Gummiparagraf im Gesetz
Wann Beschäftigte ihr Entgelt weiter erhalten, ist im Bürgerlichen Gesetzbuch (BGB) in Paragraf 616 geregelt. Sie haben Anspruch darauf, wenn sie die Arbeitsunterbrechung nicht selbst „zu vertreten“ haben, also wie in den vorgenannten Fällen. Ebenso, wenn sie die Arbeit nur verhältnismäßig kurz unterbrechen – im Juristendeutsch: nur eine „verhältnismäßig nicht erhebliche Zeit“.
Weil diese Aussagen sehr interpretationsfähig sind, gibt es immer wieder Streit, wann der Paragraf 616 gilt. Tarifverträge, Betriebsvereinbarungen oder Arbeitsverträge enthalten oft präzisere Regelungen. In den Manteltarifverträgen der IG Metall für die Metall- und Elektroindustrie gibt es zum Beispiel unter der Überschrift „Arbeitsversäumnis – Arbeitsverhinderung“ eigene Regelungen.
Stress vermeiden – informieren
Dennoch bleibt zu beachten: Der/die Beschäftigte muss sich bemühen, den Arztbesuch außerhalb der Arbeitszeit zu legen. Ist das nicht möglich, muss der Arzt die medizinische Notwendigkeit der Untersuchung oder Behandlung bescheinigen. Arbeitnehmer*innen sollten sich auch vom Arzt schriftlich bestätigen lassen, dass außerhalb der Arbeitszeiten kein Termin möglich war. Diese Bestätigung ist dann ein sicheres Argument im Fall einer Diskussion mit dem Vorgesetzten.
Beschäftigte sollten auf jeden Fall ihre Chefin oder ihren Chef informieren, bevor sie sich auf den Weg in Richtung Arztpraxis machen, um Ärger zu vermeiden. Denn wer zum Arzt geht, obwohl er/sie das auch in seiner/ihrer Freizeit tun könnte, begeht eine Pflichtverletzung und verstößt gegen den Arbeitsvertrag. Schon bei einem einmaligen Fall könnte er/sie abgemahnt werden.
Ausnahmen für Jugendliche und Schwangere
Minderjährige Beschäftigte und Auszubildende, die zur gesetzlich vorgeschriebenen Nachuntersuchung müssen, muss der Arbeitgeber bezahlt freistellen. Das steht im Jugendarbeitsschutzgesetz. Gleiches gilt bei Schwangerschaft oder Mutterschaft. Das Mutterschutzgesetz sieht vor, dass der Arbeitgeber Frauen für Untersuchungen, die zu den Leistungen der gesetzlichen Krankenversicherung gehören, bezahlt freistellen muss.

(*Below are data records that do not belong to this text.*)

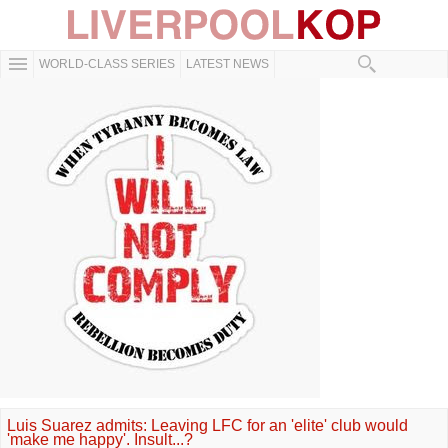
WORLD-CLASS SERIES
LATEST NEWS
Luis Suarez admits: Leaving LFC for an 'elite' club would
'make me happy'. Insult...?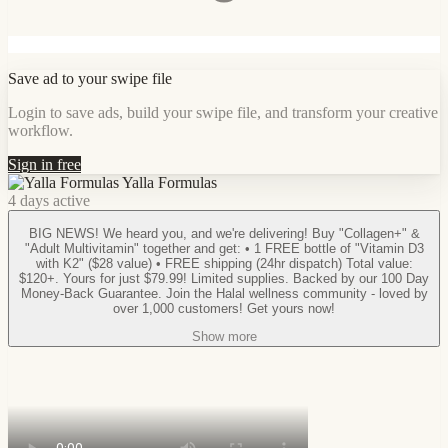
Save ad to your swipe file
Login to save ads, build your swipe file, and transform your creative
workflow.
Sign in free
Yalla Formulas
4 days active
BIG NEWS! We heard you, and we're delivering! Buy "Collagen+" &
"Adult Multivitamin" together and get: • 1 FREE bottle of "Vitamin D3
with K2" ($28 value) • FREE shipping (24hr dispatch) Total value:
$120+. Yours for just $79.99! Limited supplies. Backed by our 100 Day
Money-Back Guarantee. Join the Halal wellness community - loved by
over 1,000 customers! Get yours now!
Show more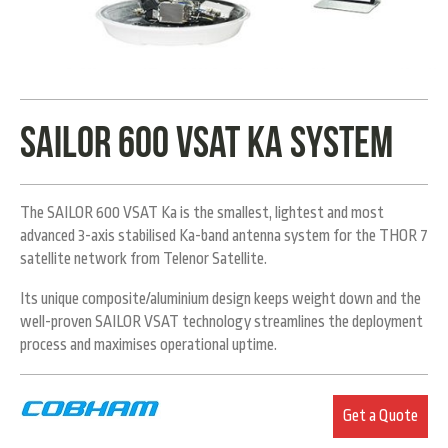
Sailor 600 VSAT Ka System
The SAILOR 600 VSAT Ka is the smallest, lightest and most
advanced 3-axis stabilised Ka-band antenna system for the THOR 7
satellite network from Telenor Satellite.
Its unique composite/aluminium design keeps weight down and the
well-proven SAILOR VSAT technology streamlines the deployment
process and maximises operational uptime.
Get a Quote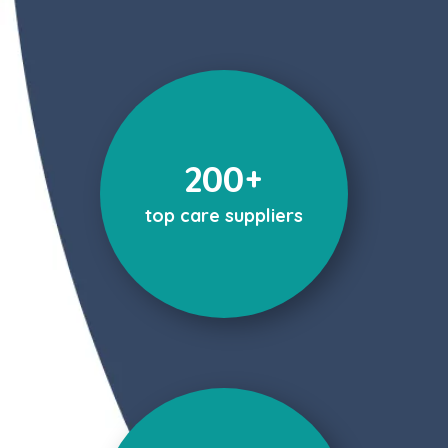
200+
top care suppliers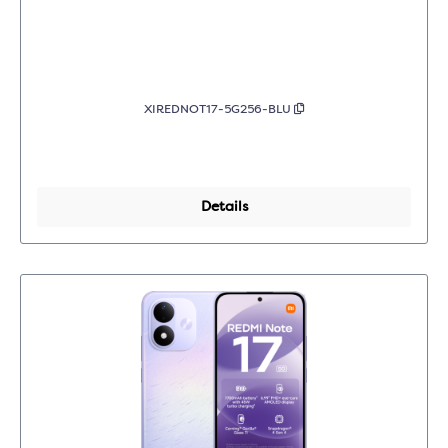
XIREDNOT17-5G256-BLU
Details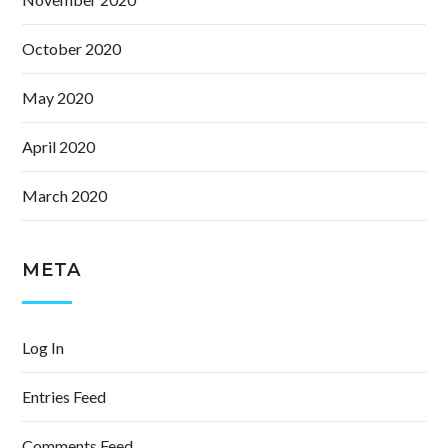
October 2020
May 2020
April 2020
March 2020
META
Log In
Entries Feed
Comments Feed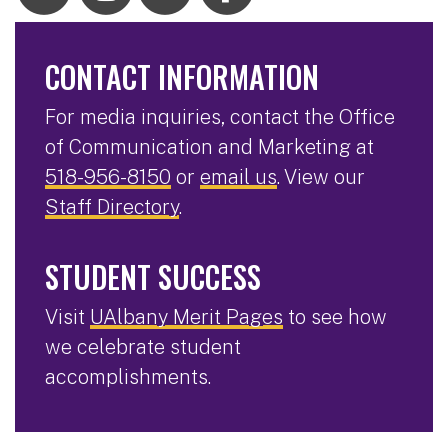
CONTACT INFORMATION
For media inquiries, contact the Office
of Communication and Marketing at
518-956-8150
or
email us
. View our
Staff Directory
.
STUDENT SUCCESS
Visit
UAlbany Merit Pages
to see how
we celebrate student
accomplishments.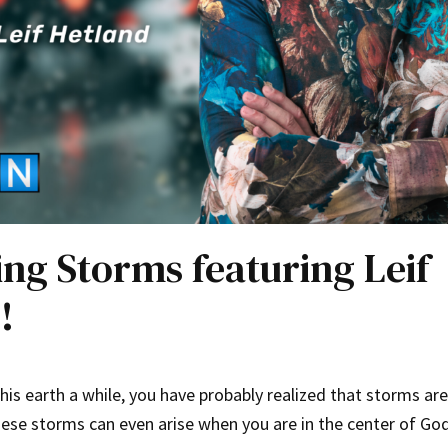
ing Storms featuring Leif
!
this earth a while, you have probably realized that storms are
 These storms can even arise when you are in the center of Go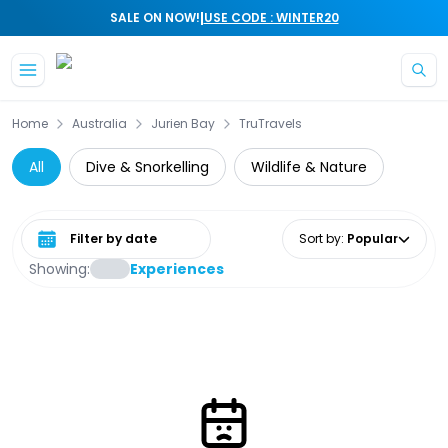
|
SALE ON NOW!
USE CODE : WINTER20
Skip to main content
Home
Australia
Jurien Bay
TruTravels
All
Dive & Snorkelling
Wildlife & Nature
Select date range
Sort by
:
Popular
Showing:
Experiences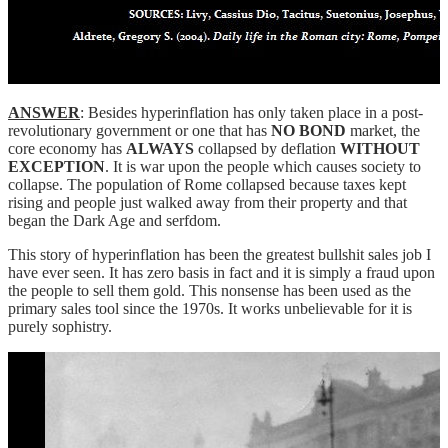
ANSWER
: Besides hyperinflation has only taken place in a post-
revolutionary government or one that has
NO BOND
market, the
core economy has
ALWAYS
collapsed by deflation
WITHOUT
EXCEPTION
. It is war upon the people which causes society to
collapse. The population of Rome collapsed because taxes kept
rising and people just walked away from their property and that
began the Dark Age and serfdom.
This story of hyperinflation has been the greatest bullshit sales job I
have ever seen. It has zero basis in fact and it is simply a fraud upon
the people to sell them gold. This nonsense has been used as the
primary sales tool since the 1970s. It works unbelievable for it is
purely sophistry.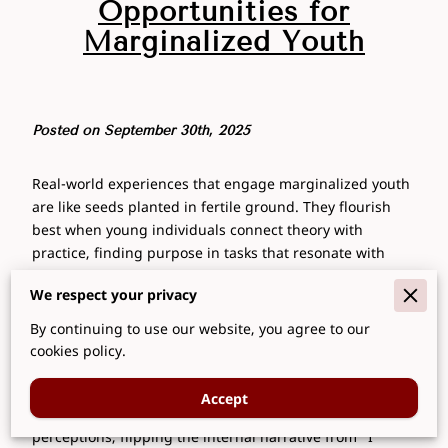
Opportunities for
Marginalized Youth
Posted on September 30th, 2025
Real-world experiences that engage marginalized youth
are like seeds planted in fertile ground. They flourish
best when young individuals connect theory with
practice, finding purpose in tasks that resonate with
their aspirations. Imagine youths embarking on
We respect your privacy
internships where their contributions make visible
impacts, each step fuelling self-belief as they see their
By continuing to use our website, you agree to our
work validating their potential. Interactions with
cookies policy.
supportive mentors and peers become the wind
beneath their wings. These ventures aren't just about
Accept
acquiring skills; they're about transforming self-
perceptions, flipping the internal narrative from "I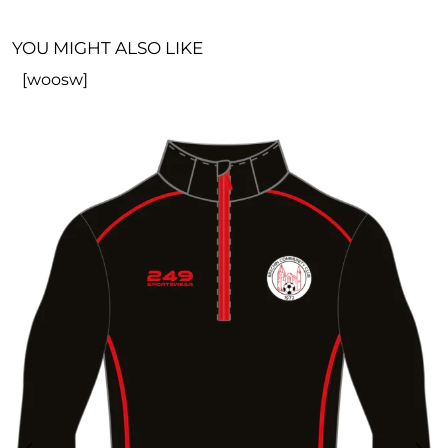
YOU MIGHT ALSO LIKE
[woosw]
R
£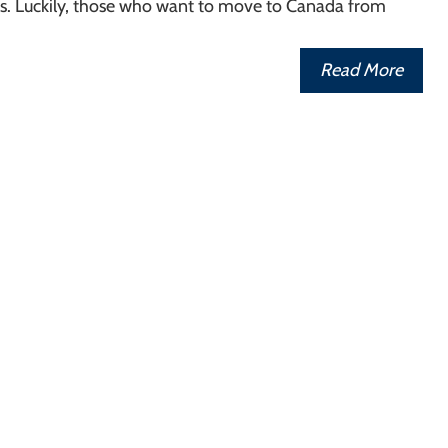
rs. Luckily, those who want to move to Canada from
Read More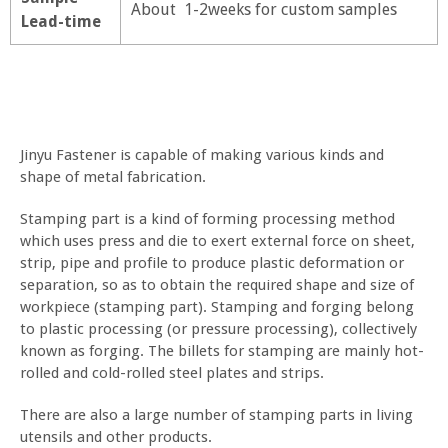
About 1-2weeks for custom samples
Lead-time
Jinyu Fastener is capable of making various kinds and
shape of metal fabrication.
Stamping part is a kind of forming processing method
which uses press and die to exert external force on sheet,
strip, pipe and profile to produce plastic deformation or
separation, so as to obtain the required shape and size of
workpiece (stamping part). Stamping and forging belong
to plastic processing (or pressure processing), collectively
known as forging. The billets for stamping are mainly hot-
rolled and cold-rolled steel plates and strips.
There are also a large number of stamping parts in living
utensils and other products.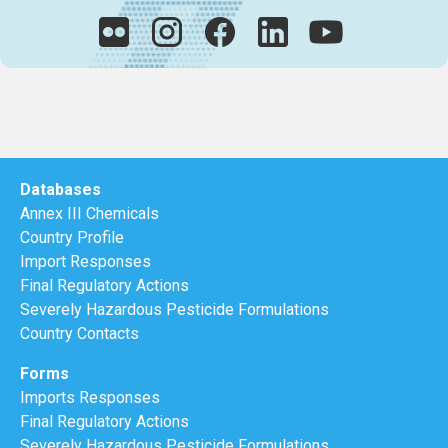
Databases
Annex III Chemicals
Country Profile
Import Responses
Final Regulatory Actions
Severely Hazardous Pesticide Formulations
Country Contacts
Forms
Imports Responses
Final Regulatory Actions
Severely Hazardous Pesticide Formulations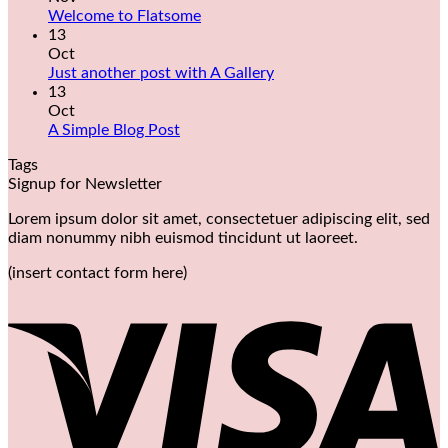
Welcome to Flatsome
13
Oct
Just another post with A Gallery
13
Oct
A Simple Blog Post
Tags
Signup for Newsletter
Lorem ipsum dolor sit amet, consectetuer adipiscing elit, sed
diam nonummy nibh euismod tincidunt ut laoreet.
(insert contact form here)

Gleitzeiter*innen haben schlechte Karten
Schwieriger ist es bei betrieblichen Gleitzeitvereinbarungen. Enthalten sie keine speziellen Regelungen, sollten sich Beschäftigte bemühen, Termine außerhalb der Kernarbeitszeit zu legen. Zwei Gerichte haben schon entschieden, dass Betroffene in solchen Fällen keinen Anspruch auf Vergütung haben. Diagnostiziert der Arzt allerdings eine Krankheit, muss der Arbeitgeber auch die Zeit des Untersuchungstermins bezahlen.
Wenn das Kind krank wird?
Im Fall einer Erkrankung des Kindes von Beschäftigten gilt die gleiche Vorgehensweise. Innerhalb der Arbeitszeiten muss ein Arztbesuch medizinisch notwendig oder nicht anders möglich sein. Zusätzlich sollte der Arzt dem/der Beschäftigten eine ärztliche Bescheinigung ausstellen, dass für das Kind eine Begleitung erforderlich war. Das ist auch ratsam, wenn ein/e Beschäftigte/r andere Angehörige begleitet, beispielsweise den kranken Schwiegervater.